So I’ve been doing this for a number of years now (doing = working with technology in higher education and earning a Masters in Teaching with Technology) - and have come to the conclusion that I’ve been championing the wrong approach. I’ve been patient with the slow pace of technology adoption but frustrated that the masses haven’t even reached the peak of Everett Rogers bell curve. Part of the reason is that I, like many others in my profession, use terms that demonstrate our lack of a clear vision of what learning looks like. We use words like “integration” when in fact that’s exactly the wrong concept to be using and promoting! Integration implies that the curriculum is developed first and the technology is added later as an extra appendage. That’s not what we really are striving for is it?! Do we really want to nail it to the side of learning as an afterthought? Take for instance this comment left on Jeff Utecht’s blog “The Thinking Stick“:

“It’s a chicken and egg problem - if technology only supports existing practice or takes a background role, what you end up with is existing practice. If practice is transformed without understanding technology, you are still left playing catch-up. It has to be both/and - and that’s the tough part.”

So maybe David Warlick is on to something. Maybe it’s not integration or embedding that we need since this would still focus on the technology (thanks Jeff for pushing me to think hard about assumptions and the casual manner I bat about words). Maybe it should be on technology literacy and technology fluency which would put the emphasis where it should be - on student learning. With this approach technology would be a tool in the teacher’s chest which would also consist of a syllabus, goals and outcomes, rubrics, exams, etc.

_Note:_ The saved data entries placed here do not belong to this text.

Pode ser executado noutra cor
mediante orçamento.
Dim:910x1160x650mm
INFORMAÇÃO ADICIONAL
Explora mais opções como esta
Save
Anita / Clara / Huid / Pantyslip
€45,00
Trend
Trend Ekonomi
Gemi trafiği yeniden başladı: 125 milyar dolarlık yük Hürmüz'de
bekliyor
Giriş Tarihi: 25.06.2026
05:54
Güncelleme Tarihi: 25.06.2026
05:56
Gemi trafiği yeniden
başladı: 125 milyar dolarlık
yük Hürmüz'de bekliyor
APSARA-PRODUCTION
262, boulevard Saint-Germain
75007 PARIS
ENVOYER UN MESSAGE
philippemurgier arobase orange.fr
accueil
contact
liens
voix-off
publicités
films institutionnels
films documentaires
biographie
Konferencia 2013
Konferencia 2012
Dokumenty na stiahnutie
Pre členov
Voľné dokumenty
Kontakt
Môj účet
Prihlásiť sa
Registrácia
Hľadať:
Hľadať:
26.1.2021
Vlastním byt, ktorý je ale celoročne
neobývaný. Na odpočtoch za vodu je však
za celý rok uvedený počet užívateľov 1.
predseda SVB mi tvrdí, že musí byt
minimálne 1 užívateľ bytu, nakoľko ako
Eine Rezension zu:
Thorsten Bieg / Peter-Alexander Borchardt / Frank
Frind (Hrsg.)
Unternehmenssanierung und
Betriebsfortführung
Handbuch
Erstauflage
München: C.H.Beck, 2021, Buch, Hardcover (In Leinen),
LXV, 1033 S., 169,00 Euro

So to paraphrase Warlick we have to stop focusing on technology integration and begin to understand technology literacy. This will result in the integration of literacy with the focus on literacy not technology. Technology will follow because students need to use, understand and manipulate it to navigate information landscape.

So from a pragmatist point of view what does this mean? I guess it means that we start small and start thinking hard about what we want our end result to be. Do we care about the # of faculty using PowerPoint to deliver lectures or should we instead focus on students and how they might use technology to better demonstrate their understanding of the course? Thinking about this is the fun part - the hard part comes when trying to implement change.